**YOUR OBJECTIVE**
Without its pictures, the listing below is to be transcribed exactly.

**SUPPLIED MATERIAL**
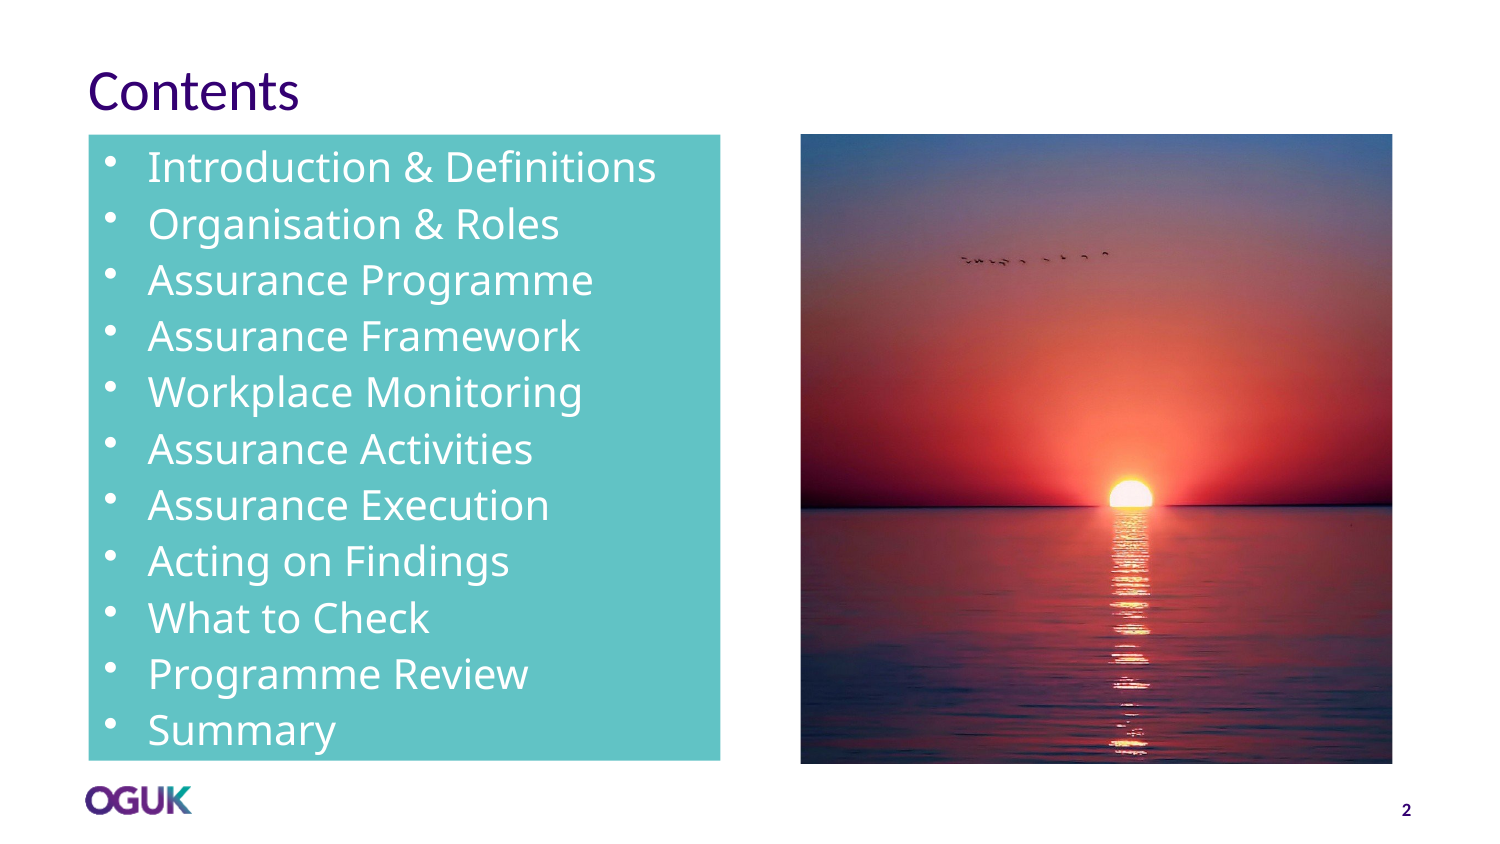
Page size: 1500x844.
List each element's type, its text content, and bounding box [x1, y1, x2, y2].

list Introduction & Definitions Organisation & Roles Assurance Programme Assurance Framework Workplace Monitoring Assurance Activities Assurance Execution Acting on Findings What to Check Programme Review Summary [88, 134, 721, 761]
title Contents [88, 38, 1412, 145]
picture [76, 778, 200, 822]
slide_number 2 [1352, 800, 1412, 818]
picture [800, 134, 1393, 773]
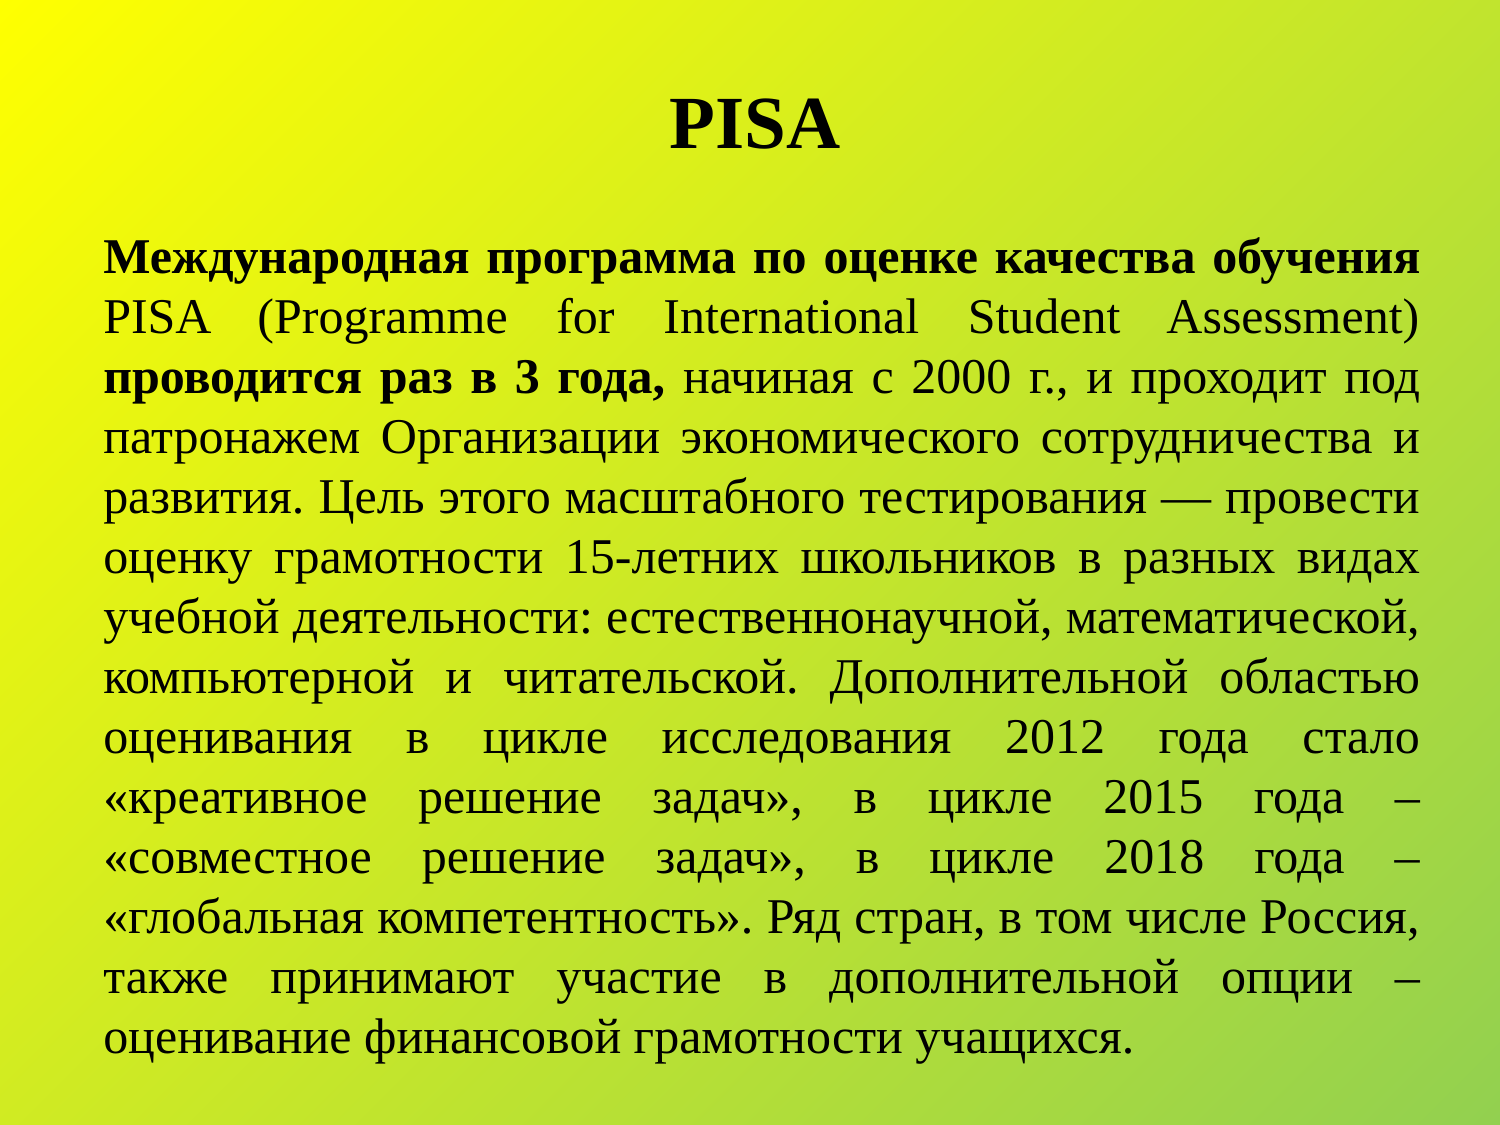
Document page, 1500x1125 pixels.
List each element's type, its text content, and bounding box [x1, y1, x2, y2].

text_box PISA Международная программа по оценке качества обучения PISA (Programme for International Student Assessment) проводится раз в 3 года, начиная с 2000 г., и проходит под патронажем Организации экономического сотрудничества и развития. Цель этого масштабного тестирования — провести оценку грамотности 15-летних школьников в разных видах учебной деятельности: естественнонаучной, математической, компьютерной и читательской. Дополнительной областью оценивания в цикле исследования 2012 года стало «креативное решение задач», в цикле 2015 года – «совместное решение задач», в цикле 2018 года – «глобальная компетентность». Ряд стран, в том числе Россия, также принимают участие в дополнительной опции – оценивание финансовой грамотности учащихся. [88, 66, 1436, 1117]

**SOLUTION FOR THIS EXERCISE**
Page size: 1500x844.
List each element's type, its text content, and bounding box [x1, y1, x2, y2].

list Introduction & Definitions Organisation & Roles Assurance Programme Assurance Framework Workplace Monitoring Assurance Activities Assurance Execution Acting on Findings What to Check Programme Review Summary [88, 134, 721, 761]
title Contents [88, 38, 1412, 145]
picture [76, 778, 200, 822]
slide_number 2 [1352, 800, 1412, 818]
picture [800, 134, 1393, 773]
Document page, 1500x1125 pixels.
List each element's type, its text content, and bounding box [x1, y1, x2, y2].

text_box PISA Международная программа по оценке качества обучения PISA (Programme for International Student Assessment) проводится раз в 3 года, начиная с 2000 г., и проходит под патронажем Организации экономического сотрудничества и развития. Цель этого масштабного тестирования — провести оценку грамотности 15-летних школьников в разных видах учебной деятельности: естественнонаучной, математической, компьютерной и читательской. Дополнительной областью оценивания в цикле исследования 2012 года стало «креативное решение задач», в цикле 2015 года – «совместное решение задач», в цикле 2018 года – «глобальная компетентность». Ряд стран, в том числе Россия, также принимают участие в дополнительной опции – оценивание финансовой грамотности учащихся. [88, 66, 1436, 1117]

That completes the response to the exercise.